As for the hearing itself, I have to commend Congresswoman Liz Cheney, who sits on the Committee, for being a straight, clear-eyed voice detailing the culpability of the Republican Party and Donald Trump in what happened on Jan. 6, at great risk to her political future, too.
But also, most importantly, in the 15 years I’ve been a political junkie, I have never seen a political event like the Jan. 6 Committee hearing (political in the sense of an event with politicians about political happenings) that was so decidedly nonpolitical. Most of these sort of things when televised turn into political theater, grandstanding, and quite frankly, a circus. This was not that.
I’m thankful, and impressed, by the Jan. 6 Committee’s meticulously detailed, thorough, devastating case they’ve laid out against Trump and his enablers for what happened on Jan. 6, 2021. We still have many more hearings to go, and it can only get more damning from here.
Importantly present its case after a year of investigation, the Committee relied largely on the words of those within Trump’s orbit, like Attorney General Bill Barr, Ivanka Trump, Jared Kushner, Jason Miller, Mark Short (former chief of staff to Pence), and so on, as well as the footage from that day, and the testimony from Edwards and documentary filmmaker Nick Quested, who was filming the Proud Boys and the Oath Keepers, two far-right groups who coordinated their infiltration of the Capitol.
Just as important is how the Committee has demonstrated that Trump was repeatedly told by those around him that there was zero evidence that the 2020 Election was rigged or stolen or that there was widespread fraud. Barr was blunt in his deposition to the Committee: any notion of that was “bullshit.”
Texts were also shown on the big screen between Sean Hannity of Fox News and White House Press Secretary Kayleigh McEnany where they emphasize that there needs to be “no more stolen election talk.”
As an aside about that, Hannity and his ilk are always bemoaning the “elites,” and yet, for four years, he had the ear of the most powerful human being on the planet, and was also apparently trying to plan the response to Jan. 6.
You can read The Washington Post’s full break-down of yesterday’s hearing if you missed it here.
But back to the issue at hand: Trump still has a shot of occupying the presidency again. The ring is, we can talk policies all day long. I love “wonking” it up knee-deep in policy discussions (as you’ve seen with my repeated posts about the gun issue). We can talk current so-called “kitchen table” issues, such as Inflation, gas prices, tariffs, and immigration. We can talk character and whether Trump’s main issue is just sending “mean Tweets” as the cliché goes.

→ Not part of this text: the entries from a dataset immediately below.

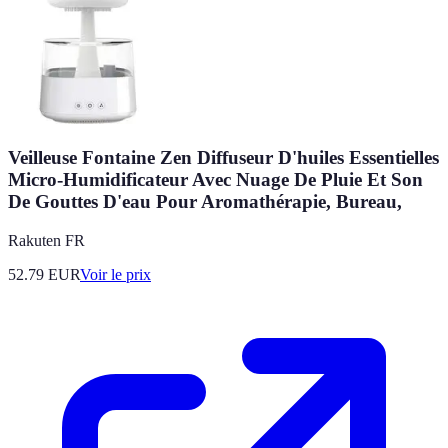
Veilleuse Fontaine Zen Diffuseur D'huiles Essentielles
Micro-Humidificateur Avec Nuage De Pluie Et Son
De Gouttes D'eau Pour Aromathérapie, Bureau,
Rakuten FR
52.79
EUR
Voir le prix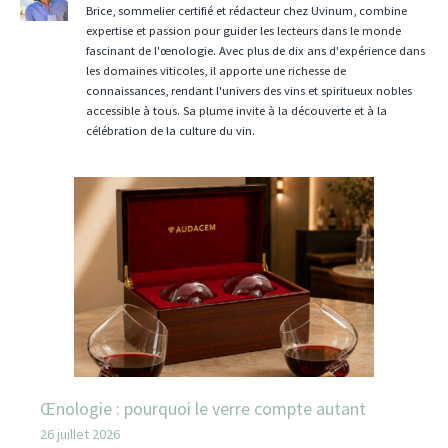
Brice, sommelier certifié et rédacteur chez Uvinum, combine
expertise et passion pour guider les lecteurs dans le monde
fascinant de l'œnologie. Avec plus de dix ans d'expérience dans
les domaines viticoles, il apporte une richesse de
connaissances, rendant l'univers des vins et spiritueux nobles
accessible à tous. Sa plume invite à la découverte et à la
célébration de la culture du vin.
Œnologie : pourquoi le verre compte autant
26 juillet 2026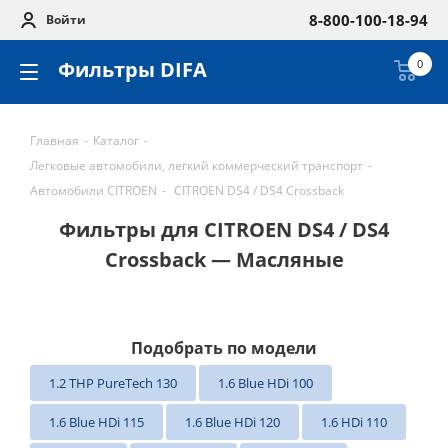
8-800-100-18-94
Войти
Фильтры DIFA
0
Главная
-
Каталог
-
Легковые автомобили, легкий коммерческий транспорт
-
Автомобили CITROEN
-
CITROEN DS4 / DS4 Crossback
Фильтры для CITROEN DS4 / DS4
Crossback — Масляные
Подобрать по модели
1.2 THP PureTech 130
1.6 Blue HDi 100
1.6 Blue HDi 115
1.6 Blue HDi 120
1.6 HDi 110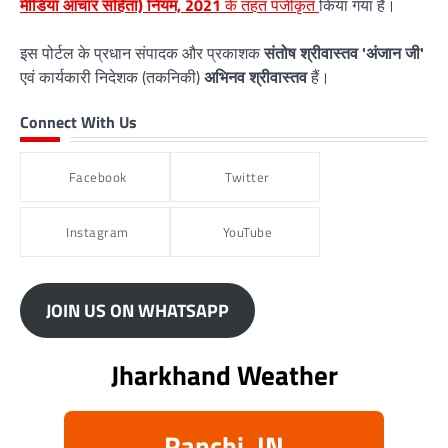
मीडिया आचार संहिता) नियम, 2021
के तहत पंजीकृत
किया गया है।
इस पोर्टल के प्रधान संपादक और प्रकाशक
संतोष श्रीवास्तव 'अंजान जी'
एवं कार्यकारी निदेशक (तकनिकी)
अभिनव श्रीवास्तव
हैं।
Connect With Us
Facebook
Twitter
Instagram
YouTube
JOIN US ON WHATSAPP
Jharkhand Weather
Ranchi, IN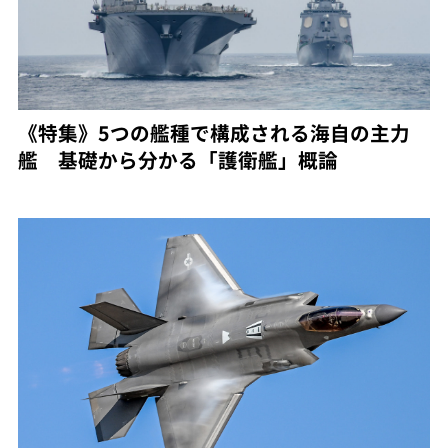
《特集》5つの艦種で構成される海自の主力
艦 基礎から分かる「護衛艦」概論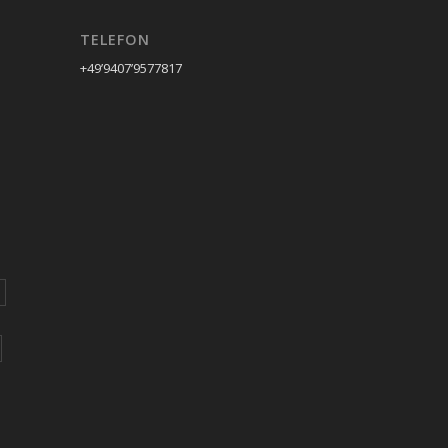
TELEFON
+49’9407’9577817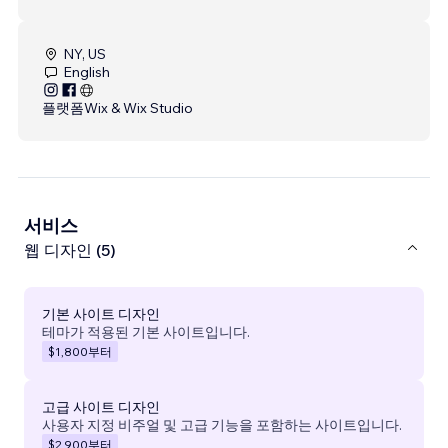
NY, US
English
플랫폼
Wix & Wix Studio
서비스
웹 디자인 (5)
기본 사이트 디자인
테마가 적용된 기본 사이트입니다.
$1,800
부터
고급 사이트 디자인
사용자 지정 비주얼 및 고급 기능을 포함하는 사이트입니다.
$2,900
부터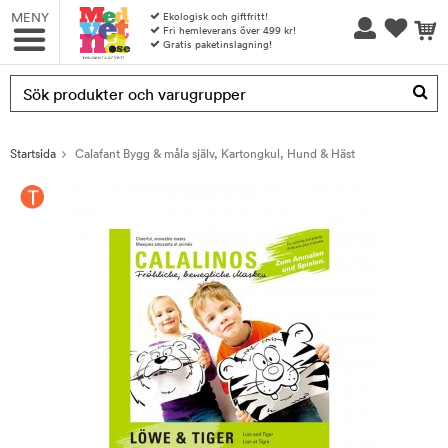
MENY
Ekologisk och giftfritt!
Fri hemleverans över 499 kr!
Gratis paketinslagning!
Produkten har blivit tillagd i varukorgen
Startsida
Calafant Bygg & måla själv, Kartongkul, Hund & Häst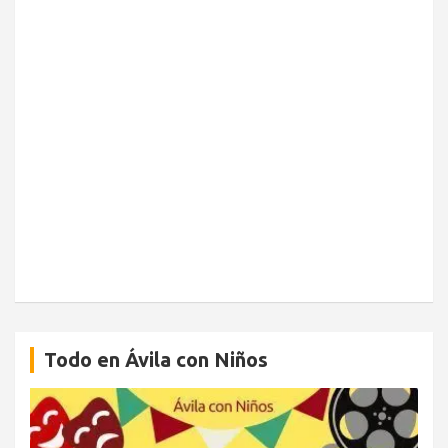
Todo en Ávila con Niños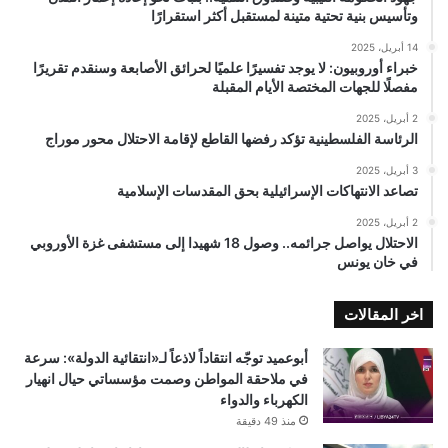
وتأسيس بنية تحتية متينة لمستقبل أكثر استقرارًا
14 أبريل، 2025
خبراء أوروبيون: لا يوجد تفسيرًا علميًا لحرائق الأصابعة وسنقدم تقريرًا
مفصلًا للجهات المختصة الأيام المقبلة
2 أبريل، 2025
الرئاسة الفلسطينية تؤكد رفضها القاطع لإقامة الاحتلال محور موراج
3 أبريل، 2025
تصاعد الانتهاكات الإسرائيلية بحق المقدسات الإسلامية
2 أبريل، 2025
الاحتلال يواصل جرائمه.. وصول 18 شهيدا إلى مستشفى غزة الأوروبي
في خان يونس
اخر المقالات
أبوعميد توجّه انتقاداً لاذعاً لـ«انتقائية الدولة»: سرعة
في ملاحقة المواطن وصمت مؤسساتي حيال انهيار
الكهرباء والدواء
منذ 49 دقيقة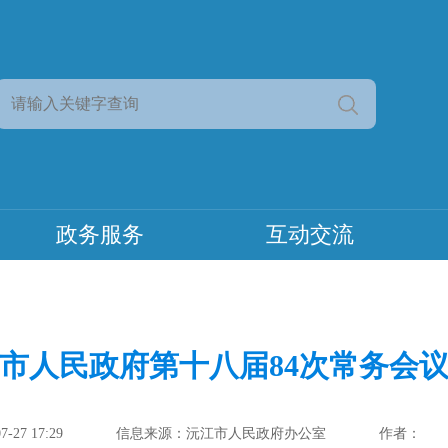
政务服务
互动交流
市人民政府第十八届84次常务会
27 17:29
信息来源：沅江市人民政府办公室
作者：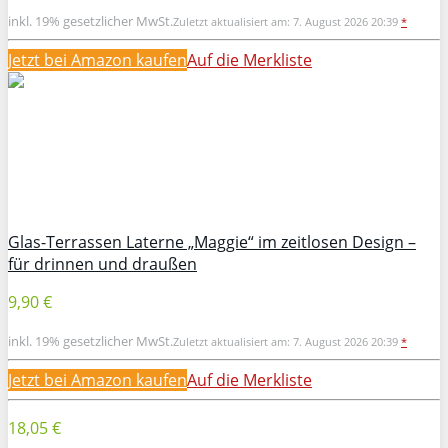
inkl. 19% gesetzlicher MwSt.
Zuletzt aktualisiert am: 7. August 2026 20:39
*
Jetzt bei Amazon kaufen
Auf die Merkliste
Glas-Terrassen Laterne „Maggie“ im zeitlosen Design –
für drinnen und draußen
9,90 €
inkl. 19% gesetzlicher MwSt.
Zuletzt aktualisiert am: 7. August 2026 20:39
*
Jetzt bei Amazon kaufen
Auf die Merkliste
18,05 €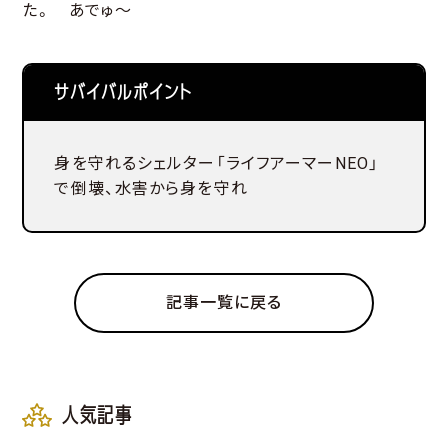
た。 あでゅ～
サバイバルポイント
身を守れるシェルター「ライフアーマーNEO」
で倒壊、水害から身を守れ
記事一覧に戻る
人気記事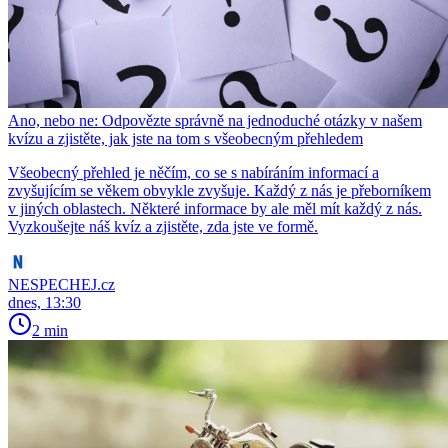
Ano, nebo ne: Odpovězte správně na jednoduché otázky v našem
kvízu a zjistěte, jak jste na tom s všeobecným přehledem
Všeobecný přehled je něčím, co se s nabíráním informací a
zvyšujícím se věkem obvykle zvyšuje. Každý z nás je přeborníkem
v jiných oblastech. Některé informace by ale měl mít každý z nás.
Vyzkoušejte náš kvíz a zjistěte, zda jste ve formě.
NESPECHEJ.cz
dnes, 13:30
2 min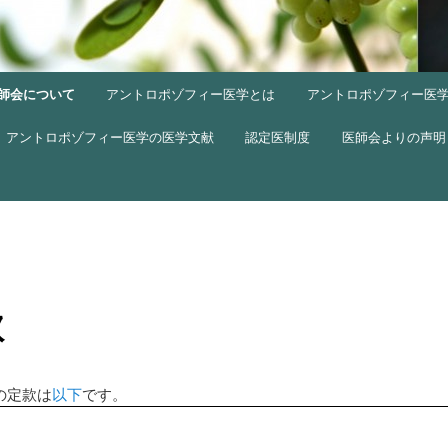
師会について
アントロポゾフィー医学とは
アントロポゾフィー医
アントロポゾフィー医学の医学文献
認定医制度
医師会よりの声明
款
の定款は
以下
です。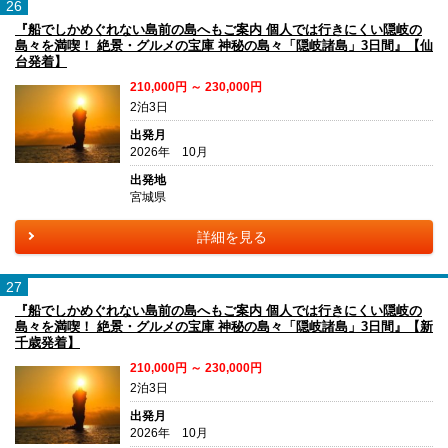
26
『船でしかめぐれない島前の島へもご案内 個人では行きにくい隠岐の
島々を満喫！ 絶景・グルメの宝庫 神秘の島々「隠岐諸島」3日間』【仙
台発着】
210,000円 ～ 230,000円
2泊3日
出発月
2026年 10月
出発地
宮城県
詳細を見る
27
『船でしかめぐれない島前の島へもご案内 個人では行きにくい隠岐の
島々を満喫！ 絶景・グルメの宝庫 神秘の島々「隠岐諸島」3日間』【新
千歳発着】
210,000円 ～ 230,000円
2泊3日
出発月
2026年 10月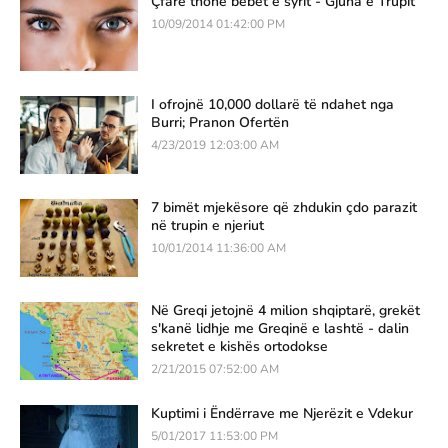
Çfarë thonë bebet e syrit - Gjuha e Trupit
10/09/2014 01:42:00 PM
I ofrojnë 10,000 dollarë të ndahet nga
Burri; Pranon Ofertën
4/23/2019 12:03:00 AM
7 bimët mjekësore që zhdukin çdo parazit
në trupin e njeriut
10/01/2014 11:36:00 AM
Në Greqi jetojnë 4 milion shqiptarë, grekët
s'kanë lidhje me Greqinë e lashtë - dalin
sekretet e kishës ortodokse
2/21/2015 07:52:00 AM
Kuptimi i Ëndërrave me Njerëzit e Vdekur
5/01/2017 11:53:00 PM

It all takes a backseat to this primary issue, what I would call first principles. That is, none of the rest of that matters without a belief and adherence to the basic constitutional form of government we all operate under. Trump is opposed to those foundational first principles. Unambiguously so. I have zero interest in discussing his policies or his character at that point. Because the starting point, and the only point worth discussing, is that Trump does not abide by those first principles.
He was fine with letting his vice president get killed! He did nothing as the sitting president to defend the Capitol and the legislative branch of government. He believed for the two months leading up to the attack, the day of the attack, and the time since to the present, that he was robbed of the presidency and that he is the rightful president.
That’s disqualifying. That makes him unfit to ever be president again in our constitutional form of government.
And yet. He still may just be president again. It’s unconscionable and indefensible.